**ACTIONS TO TAKE:**
**A)** Answer these questions from the requirements checklist, one answer per line, marked the same way:
(i) What must be produced before any requirements are drafted?
(ii) Under Functional Requirements, which four details about the system's inputs should be specified?
(iii) Under Quality of the Requirements Themselves, which two competing attributes are given as an example of a tradeoff?
**B)** Why does the requirements checklist say a problem statement must be written before any requirements are drafted? Answer in one to three sentences.

Start of DOCUMENT PASSAGE

Before any requirements are drafted you MUST come up with a problem statement to help focus all future requirement discussions. "How does this relate to the problem definition.

Functional Requirements

  • Are all the inputs to the system specified, including their source, accuracy, range of values and frequency?
  • Are all the outputs from the system specified, including their destination, accuracy, range of values, frequency and format?
  • Are all output formats specified?
  • Are all the external hardware and software interfaces specified?
  • Are all the external communication interfaces specified, including handshaking, error-checking, and communication protocols?
  • Are all the tasks the user wants to perform specified?
  • Is the data used in each task and the data resulting from each task specified?

Quality Requirements

  • Is the expected response time, from the user's point of view, specified for all necessary operations?
  • Are other timing considerations specified, such as processing time, datatransfer rate, and system throughput?
  • Is the level of security specified?
  • Is the reliability specified, including the consequences of software failure, the vital information that needs to be protected from failure, and the strategy for error detection and recovery?
  • Are minimum machine memory and free disk space specified?
  • Is the maintainability of the system specified, including its ability to adapt to changes in specific functionality, changes in operating environment, and changes in its interfaces with other software?
  • Is the definition of success included? Of failure?

Quality of the Requirements Themselves

  • Are the requirements written in the user's language? Do the users think so? No computer/tech talk here.
  • Does each requirement avoid conflicts with other requirements?
  • Are acceptable tradeoffs between competing attributes specified-for example between robustness and correctness?
  • Do the requirements avoid specifying the design? <---- VERY IMPORTANT
  • Are the requirements at a fairly consistent level of detail? Should any requirement be specified in more detail? Should any requirement be specified in less detail?
  • Are the requirements clear enough to be turned over to an independent group for construction and still be understood? Do the developers think so?

End of DOCUMENT PASSAGE
Start of SOURCE MATERIAL

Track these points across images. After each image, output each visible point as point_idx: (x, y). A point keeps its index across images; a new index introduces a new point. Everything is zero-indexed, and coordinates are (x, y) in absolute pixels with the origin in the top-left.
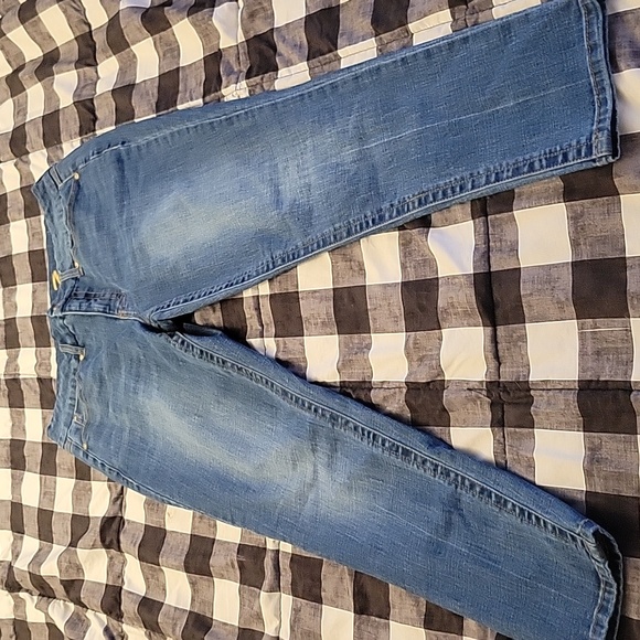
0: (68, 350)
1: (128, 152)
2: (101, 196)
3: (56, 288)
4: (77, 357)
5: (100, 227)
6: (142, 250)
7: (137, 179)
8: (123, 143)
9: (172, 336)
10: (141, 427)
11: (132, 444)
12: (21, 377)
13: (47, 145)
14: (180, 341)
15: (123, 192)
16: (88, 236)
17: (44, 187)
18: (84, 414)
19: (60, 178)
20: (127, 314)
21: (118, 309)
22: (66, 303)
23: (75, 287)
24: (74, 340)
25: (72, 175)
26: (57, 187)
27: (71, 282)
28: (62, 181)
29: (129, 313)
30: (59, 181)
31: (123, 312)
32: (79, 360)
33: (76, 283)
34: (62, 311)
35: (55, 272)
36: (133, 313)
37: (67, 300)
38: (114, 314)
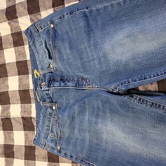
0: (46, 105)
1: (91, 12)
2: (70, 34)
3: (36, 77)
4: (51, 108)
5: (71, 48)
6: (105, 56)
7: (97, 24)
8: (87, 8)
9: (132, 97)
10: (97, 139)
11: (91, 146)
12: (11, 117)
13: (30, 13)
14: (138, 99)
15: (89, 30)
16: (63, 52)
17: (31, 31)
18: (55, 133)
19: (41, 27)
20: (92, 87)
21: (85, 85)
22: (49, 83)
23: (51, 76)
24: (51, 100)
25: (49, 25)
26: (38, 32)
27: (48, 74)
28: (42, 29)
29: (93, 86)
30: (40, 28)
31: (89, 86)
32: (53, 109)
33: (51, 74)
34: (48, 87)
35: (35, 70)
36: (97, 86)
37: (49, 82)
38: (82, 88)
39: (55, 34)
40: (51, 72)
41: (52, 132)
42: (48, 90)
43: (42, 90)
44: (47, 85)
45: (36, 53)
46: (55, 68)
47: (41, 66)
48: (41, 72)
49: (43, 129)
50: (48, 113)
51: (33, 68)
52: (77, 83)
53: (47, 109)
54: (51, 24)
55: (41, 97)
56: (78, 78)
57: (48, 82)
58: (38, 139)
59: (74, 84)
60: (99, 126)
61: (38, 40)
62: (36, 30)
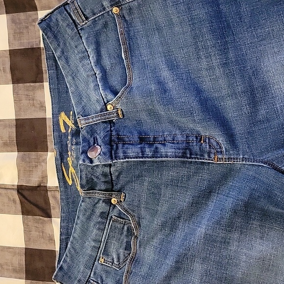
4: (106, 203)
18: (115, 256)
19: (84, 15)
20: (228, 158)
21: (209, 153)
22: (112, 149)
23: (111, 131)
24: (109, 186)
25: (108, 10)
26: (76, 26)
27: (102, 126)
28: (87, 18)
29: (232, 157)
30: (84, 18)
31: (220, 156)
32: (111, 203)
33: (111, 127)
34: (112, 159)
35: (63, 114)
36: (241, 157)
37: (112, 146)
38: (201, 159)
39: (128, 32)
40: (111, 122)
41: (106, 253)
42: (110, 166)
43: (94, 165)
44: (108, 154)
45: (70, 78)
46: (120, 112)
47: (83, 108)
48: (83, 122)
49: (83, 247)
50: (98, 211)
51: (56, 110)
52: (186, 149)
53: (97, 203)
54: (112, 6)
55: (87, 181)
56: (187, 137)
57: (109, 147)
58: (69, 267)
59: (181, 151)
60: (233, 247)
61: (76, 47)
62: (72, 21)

End of SOURCE MATERIAL

**ANSWERS FOR THE TASKS:**
**A)**
(i) A problem statement.
(ii) Their source, accuracy, range of values and frequency.
(iii) Robustness and correctness.

**B)** The problem statement must come first because it helps focus all future requirement discussions.